Все брошюры пестрели такими устрашающими названиями, как «Гидрологический институт профессора Хенриджина» и «Отделение радиологии и гастроэнтерологии Института термических минеральных вод». Предлагаемые методы лечения выглядели тоже экстравагантными — от погружения в «природные углеводородные ванны» и обмазывания липкой горячей грязью, до подключения к автономной электростанции и легкой смерти на электрическом стуле — по крайней мере, так это выглядело на фотографиях. Эти изуверские процедуры гарантировали, на мой непросвещенный взгляд, сомнительные результаты — «расширение сосудов кожи», «обеспечение покоя терморегуляторных центров» и «ослабление контрактуры гортани».

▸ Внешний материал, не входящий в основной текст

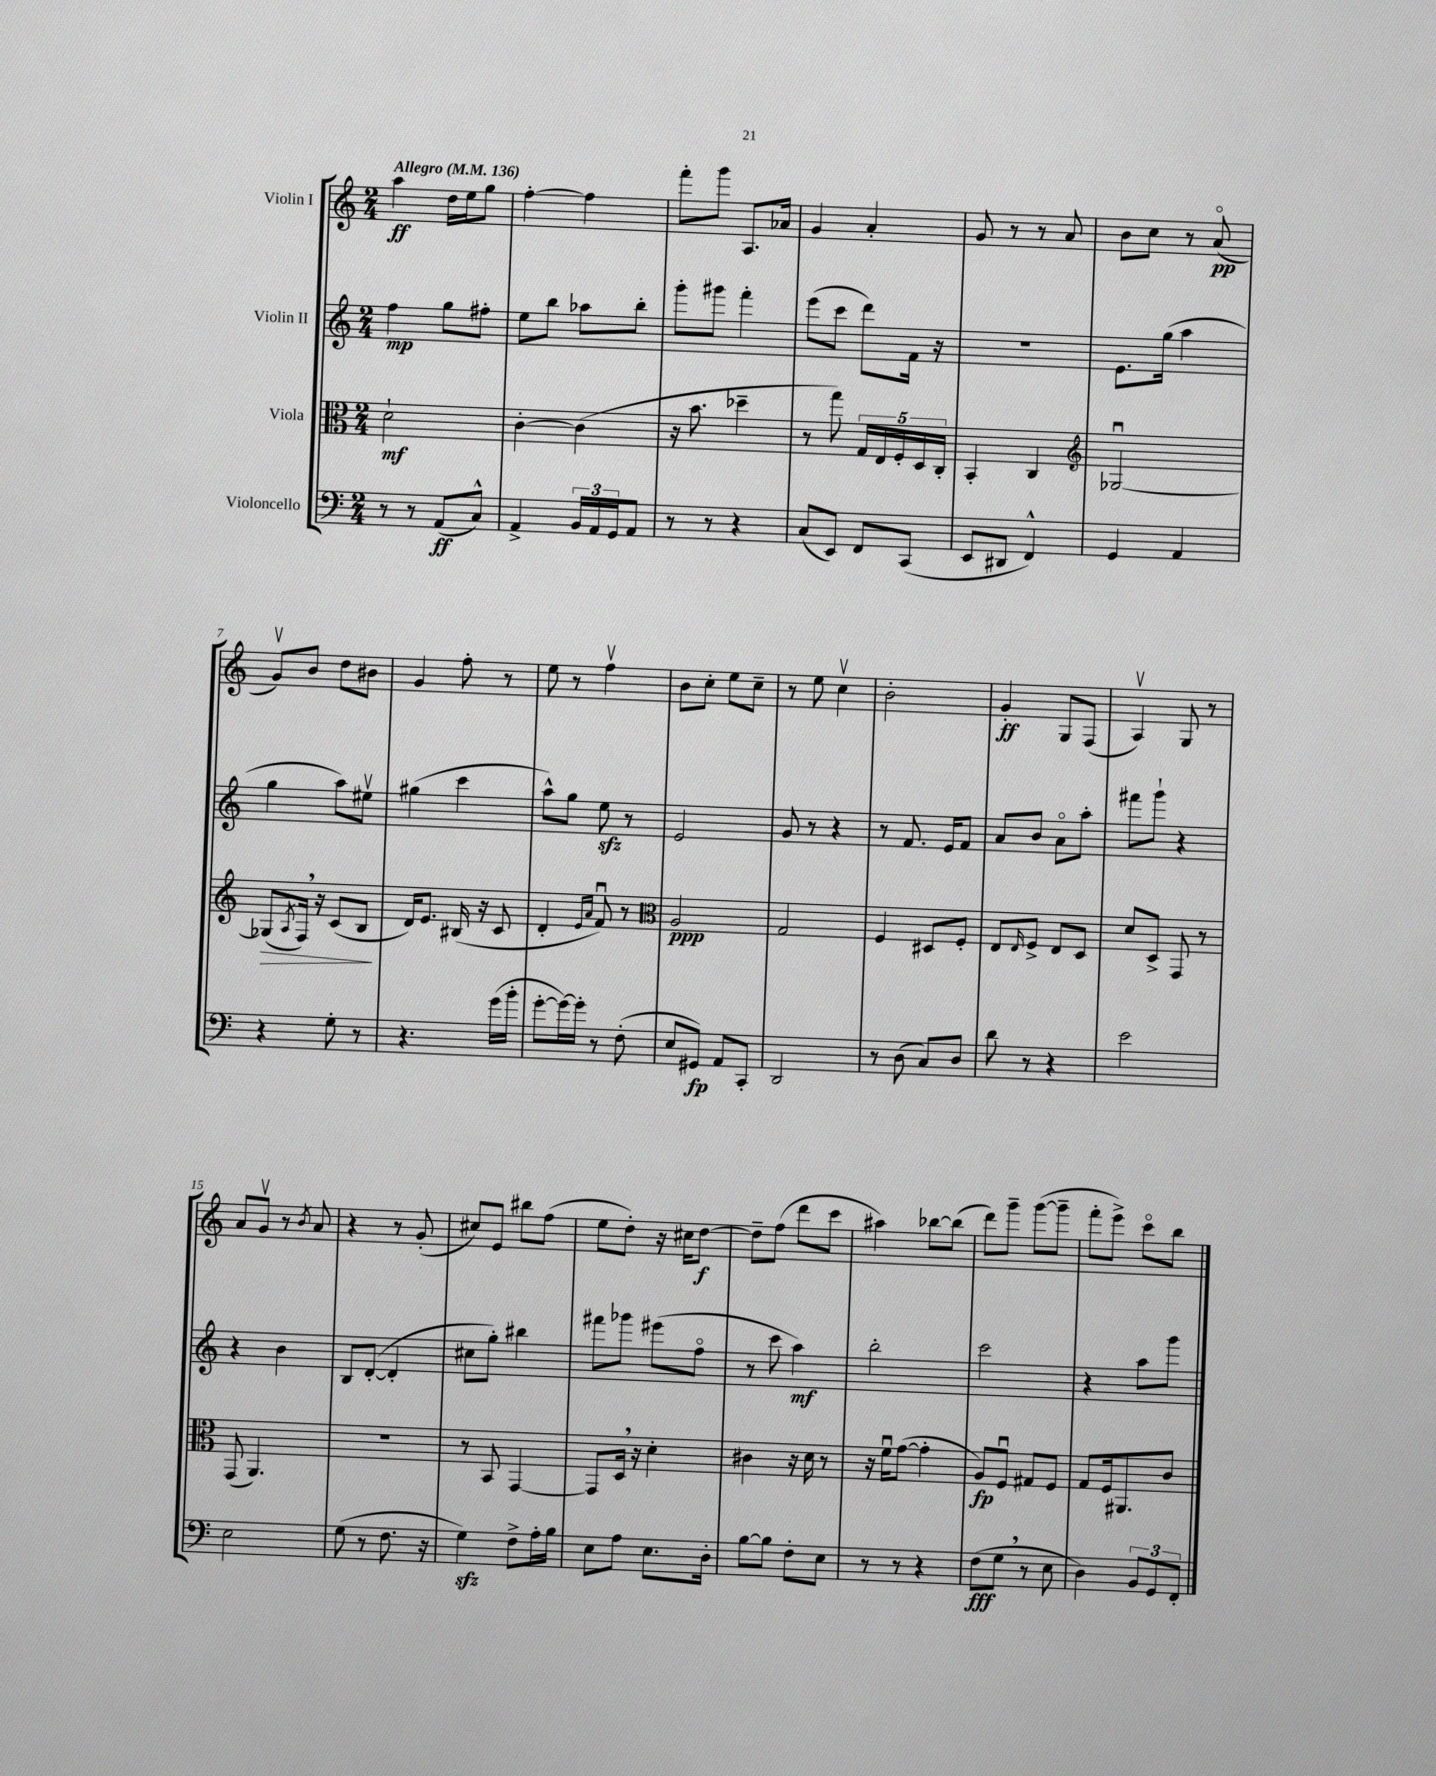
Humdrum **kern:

Я без колебаний решил, что мои терморегуляторные центры и так достаточно спокойны, если вообще не умерли, а контрактура гортани, хотя и мешает мне иногда глотать спагетти, при хорошем раскладе все же позволит прожить еще два-три десятка лет. Такие мысли пришли в голову, когда я увидел, что делают с пациентами мускулистые дамы в белых халатах, едва услышав жалобы на боль в суставах или заметив какое-нибудь пятнышко на коже. На фотографиях была запечатлена пациентка, которую поочередно обмазывали дегтем, крутили под душем с давлением как на дне океана, заставляли лежать в чане с кипящим купоросом и подвергали другим процедурам, при которых в памяти всплывало леденящее выражение «военные преступления». Я взглянул на список городских врачей, ожидая увидеть среди них фамилию знаменитого нацистского преступника Йозефа Менделя, но не нашел, и был даже немного разочарован — здесь бы он мог развернуться.
Я принял душ, пообедал, прошелся по городу и навестил на улице Rue Royale веселый маленький бар, расположившийся рядом с могилой Мартина Гилберта и монументом в честь II мировой войны. В таком месте долго один не просидишь, выпив кружку-другую, поневоле начинаешь оглядываться в поисках собеседника. Но в Валлонии, увы, почти никто не говорит по-английски.
Я искренне пожалел, что не понимаю по-французски достаточно хорошо, чтобы подслушивать чужие разговоры. Мне три года преподавали этот язык в школе, но почти ничему не научили. Учебники тоже оказались совершенно бесполезными, ибо их писали люди, близко не знакомые с современными реалиями. Они никогда не учили тому, что действительно нужно уметь сказать по-французски — как вызвать по телефону девочку, как заказать выпивку или поставить на место нахала, лезущего без очереди. Почему-то все уроки в школе были посвящены абсолютно бесполезным и скучным вещам, как-то: помыть классную доску, проветрить помещение, ответить домашнее задание. Уже в седьмом классе я понимал, что все это мне ни на хрен не понадобится в дальнейшем. Жизнь подтвердила детскую догадку: во Франции мне никого ни разу не пришлось попросить вытереть классную доску или сообщить кому-нибудь ценную информацию, что « Сейчас зима. Скоро будет весна». И слава Богу, а то бы меня приняли за идиота.